Dépendre exclusivement de certaines filières situées au bout du monde est un facteur potentiellement insupportable.
Comment les pouvoirs publics devraient-ils agir par rapport aux investisseurs potentiels ?
P. M. : « Ils doivent avoir une attitude incitative et bienveillante. Même s’il existe beaucoup d’incitants à l’investissement, les entrepreneurs qui se lancent dans une activité industrielle sont encore trop souvent regardés avec méfiance. Clairement, on préfère qu’ils aillent développer leurs activités ailleurs, en raison par exemple de croyances erronées sur l’impact environnemental de celles-ci, alors même que l’industrie n’a jamais été aussi peu impactante et aussi attentive à l’environnement qu’aujourd’hui. »
À cet égard, certaines réglementations ne constituent-elles pas un frein ?

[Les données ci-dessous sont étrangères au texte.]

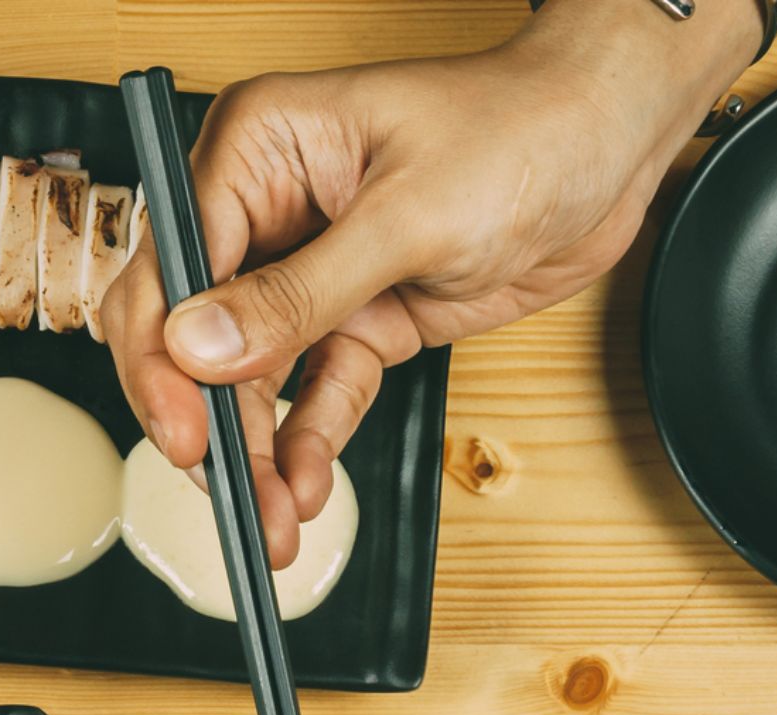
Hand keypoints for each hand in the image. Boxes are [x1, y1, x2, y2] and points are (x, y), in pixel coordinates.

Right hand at [103, 0, 776, 566]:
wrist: (611, 146)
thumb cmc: (521, 130)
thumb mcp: (408, 217)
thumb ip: (300, 292)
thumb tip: (203, 347)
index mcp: (257, 150)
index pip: (171, 262)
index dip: (165, 355)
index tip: (184, 430)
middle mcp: (268, 209)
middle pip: (195, 333)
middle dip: (205, 420)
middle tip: (229, 495)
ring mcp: (311, 271)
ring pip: (251, 380)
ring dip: (257, 453)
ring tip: (271, 522)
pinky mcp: (359, 318)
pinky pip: (316, 393)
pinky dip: (309, 444)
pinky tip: (304, 490)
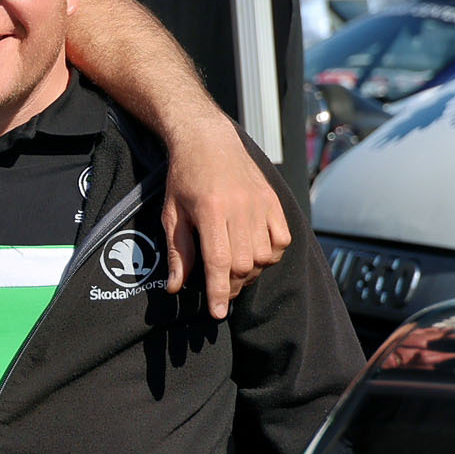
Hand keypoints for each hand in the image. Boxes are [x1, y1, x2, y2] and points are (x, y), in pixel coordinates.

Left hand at [158, 127, 289, 319]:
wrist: (207, 140)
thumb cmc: (184, 177)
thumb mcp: (172, 213)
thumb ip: (178, 251)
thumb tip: (177, 287)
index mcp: (210, 211)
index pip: (219, 262)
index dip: (219, 291)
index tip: (218, 313)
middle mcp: (240, 209)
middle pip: (244, 264)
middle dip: (232, 285)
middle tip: (221, 288)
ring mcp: (261, 204)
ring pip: (265, 256)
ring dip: (251, 271)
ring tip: (234, 269)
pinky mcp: (274, 201)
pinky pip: (282, 240)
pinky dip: (271, 254)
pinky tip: (254, 252)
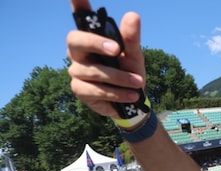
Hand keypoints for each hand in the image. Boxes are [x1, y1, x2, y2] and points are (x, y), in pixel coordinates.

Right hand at [67, 0, 145, 117]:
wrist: (132, 101)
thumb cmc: (130, 72)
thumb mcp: (134, 55)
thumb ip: (131, 38)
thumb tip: (132, 15)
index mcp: (91, 37)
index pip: (81, 16)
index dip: (77, 3)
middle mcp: (79, 52)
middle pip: (74, 40)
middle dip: (95, 43)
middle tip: (117, 49)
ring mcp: (76, 71)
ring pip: (93, 71)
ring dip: (119, 77)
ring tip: (138, 83)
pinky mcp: (80, 90)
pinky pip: (96, 90)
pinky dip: (117, 93)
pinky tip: (132, 95)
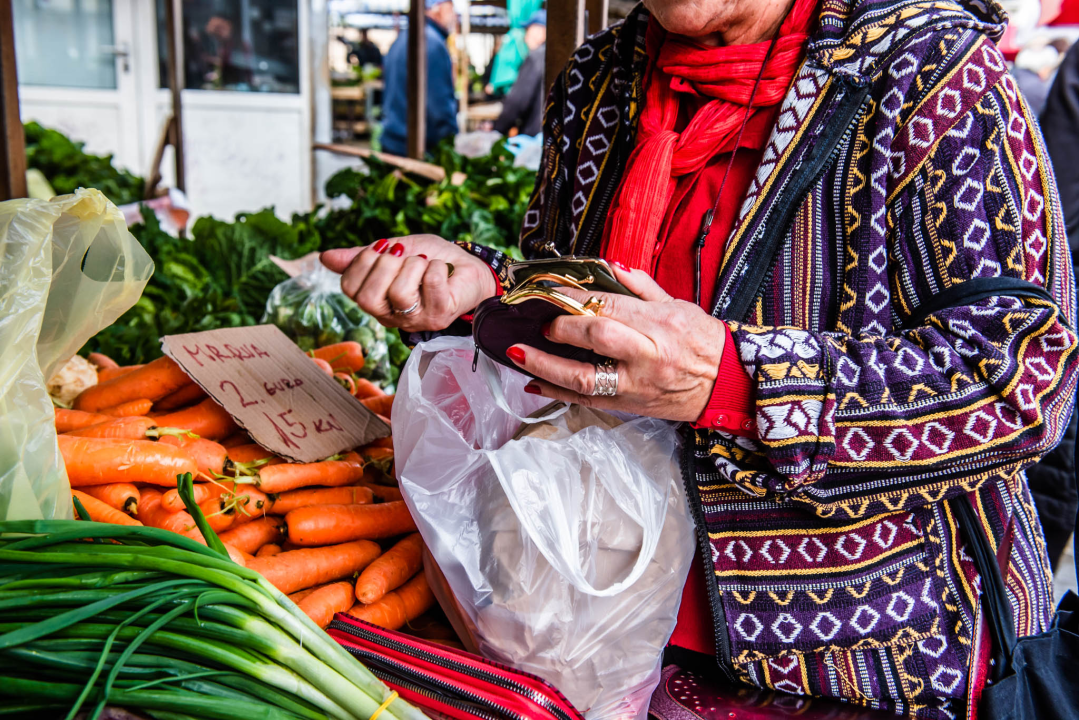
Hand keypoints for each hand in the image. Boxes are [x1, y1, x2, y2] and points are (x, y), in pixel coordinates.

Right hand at [321, 235, 497, 331]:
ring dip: (415, 265)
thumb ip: (362, 256)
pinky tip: (442, 270)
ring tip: (426, 263)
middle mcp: (393, 315)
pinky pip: (430, 284)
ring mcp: (416, 318)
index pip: (349, 289)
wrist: (469, 267)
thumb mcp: (393, 251)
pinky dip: (436, 267)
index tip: (382, 248)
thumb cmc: (430, 260)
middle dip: (385, 266)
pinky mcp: (440, 315)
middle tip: (405, 256)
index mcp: (376, 301)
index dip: (362, 262)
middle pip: (367, 298)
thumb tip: (324, 257)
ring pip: (399, 292)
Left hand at [506, 266, 727, 422]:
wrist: (725, 383)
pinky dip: (557, 392)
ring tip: (517, 354)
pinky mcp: (629, 405)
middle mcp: (647, 356)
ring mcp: (636, 384)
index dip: (576, 300)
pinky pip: (587, 400)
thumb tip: (608, 268)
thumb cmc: (702, 342)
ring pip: (584, 377)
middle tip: (540, 322)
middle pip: (597, 338)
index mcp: (660, 325)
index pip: (610, 307)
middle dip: (562, 328)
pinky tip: (534, 381)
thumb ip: (640, 287)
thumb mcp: (677, 305)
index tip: (552, 294)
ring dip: (546, 366)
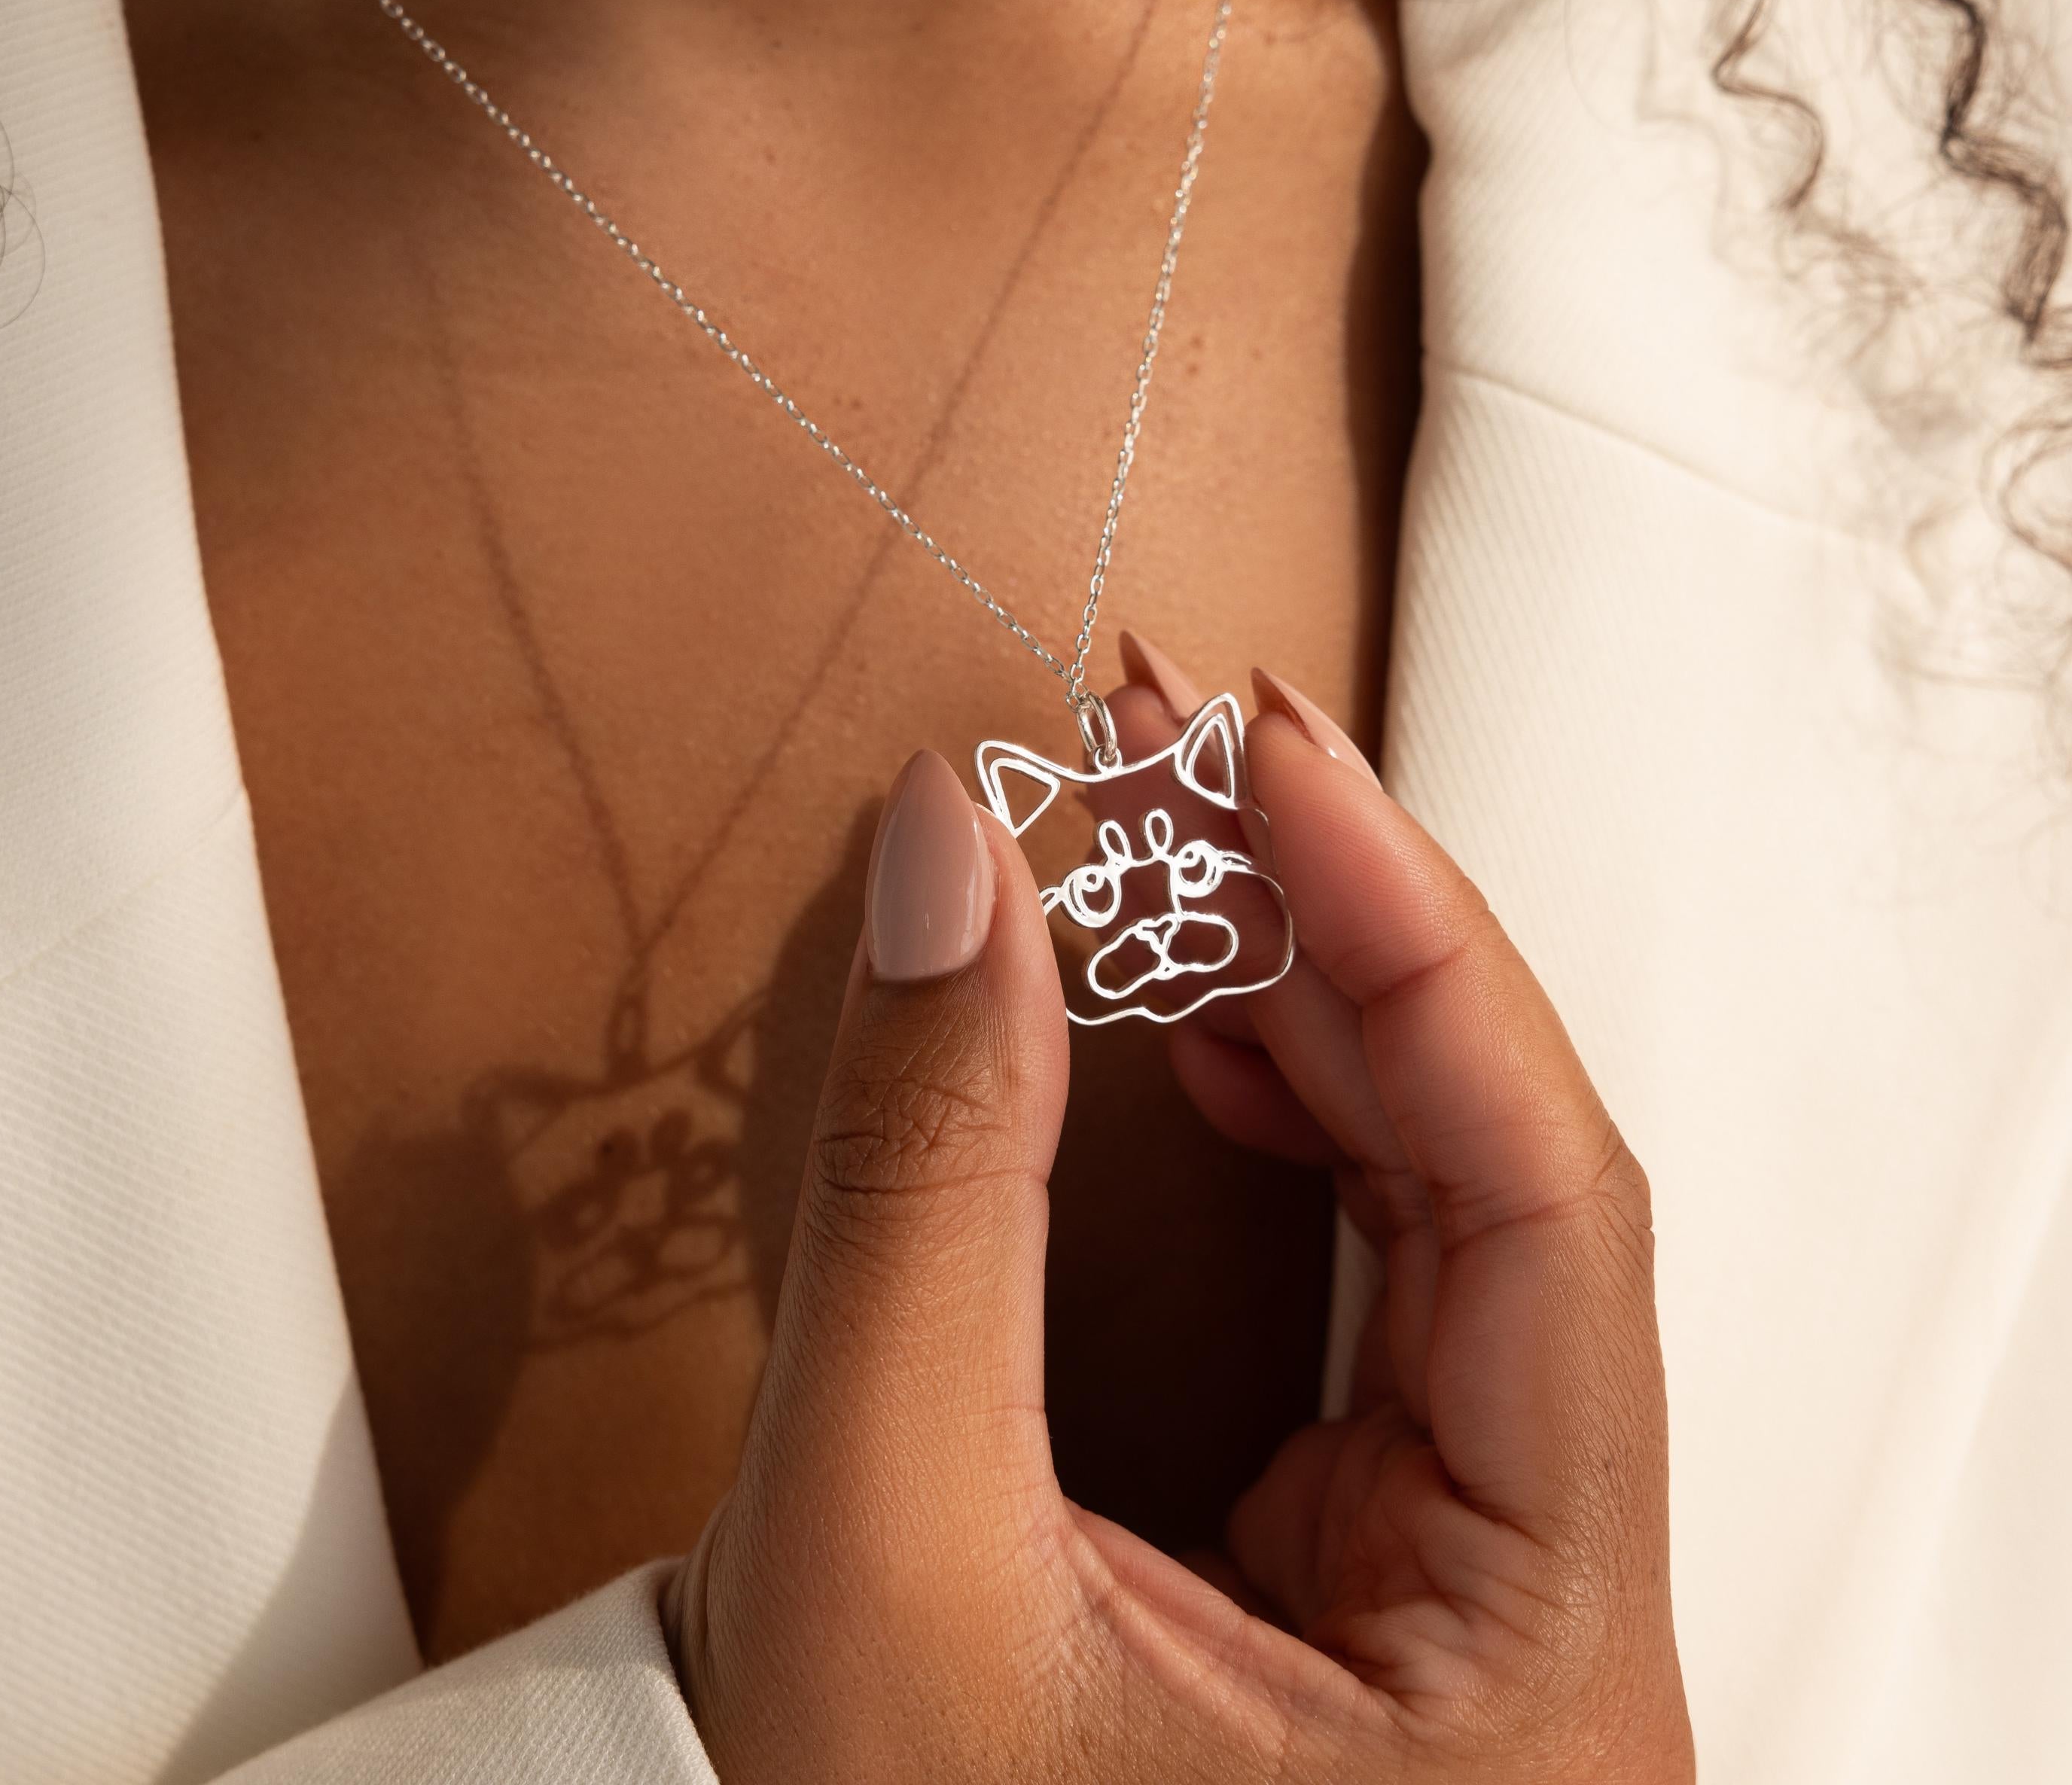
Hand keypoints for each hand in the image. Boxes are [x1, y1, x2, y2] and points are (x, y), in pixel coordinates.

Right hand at [665, 670, 1693, 1782]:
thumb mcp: (878, 1527)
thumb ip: (927, 1172)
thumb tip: (953, 852)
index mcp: (1529, 1678)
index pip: (1544, 1207)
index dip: (1410, 939)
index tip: (1272, 752)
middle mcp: (1551, 1632)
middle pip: (1507, 1183)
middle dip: (1341, 934)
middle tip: (1185, 752)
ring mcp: (1476, 1592)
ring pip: (1454, 1210)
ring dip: (1320, 1000)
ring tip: (1183, 848)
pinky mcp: (1386, 1556)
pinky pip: (1390, 1276)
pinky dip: (1301, 1114)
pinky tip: (1217, 1020)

P. M. : « Un industriel doit parfois en effet attendre par exemple 6 ans pour obtenir un permis de construire une éolienne, alors qu’il entend s’aligner sur les objectifs de développement durable du gouvernement. À un moment donné, il faut avoir une approche claire et cohérente. Les industriels sont les premiers supporters d’une réglementation, pour autant qu’elle soit prise avec une approche proactive, attrayante et stable. C’est le principe même d’une bonne gouvernance. Aujourd’hui, la politique de l’énergie plonge les industries dans des situations à problèmes par rapport aux zones frontalières, sans même parler de concurrents plus lointains. Ceci est d’ailleurs également vrai sur le plan fiscal, où le cadre devrait être aussi plus attrayant et raisonnablement stable. »
Plus globalement, ne faudrait-il pas aussi faire évoluer les mentalités ?
P. M. : « On doit effectivement avant tout réhabiliter l’image de l’industrie dans l’esprit des gens, en lui redonnant ses titres de noblesse. Quand on parle d’industrie, beaucoup pensent encore à de vieilles usines qui fument. De nos jours, l’industrie, ce n’est plus ça du tout ! De plus, dans notre pays, même si elle ne se résume pas à cela, l’industrie se focalise souvent sur les hautes technologies. »
Position Paper
« Un écosystème industriel durable dans un monde qui évolue ». Le Position Paper publié par l’UWE en Avril 2023 propose un cadre de réflexion axé sur 5 priorités (Prospérité territoriale et sociétale, Emploi, Environnement & Climat, Innovation & Investissement, Gouvernance & Administration) et décliné en 13 thématiques. Elle recense également 47 propositions concrètes pour l’avenir du secteur.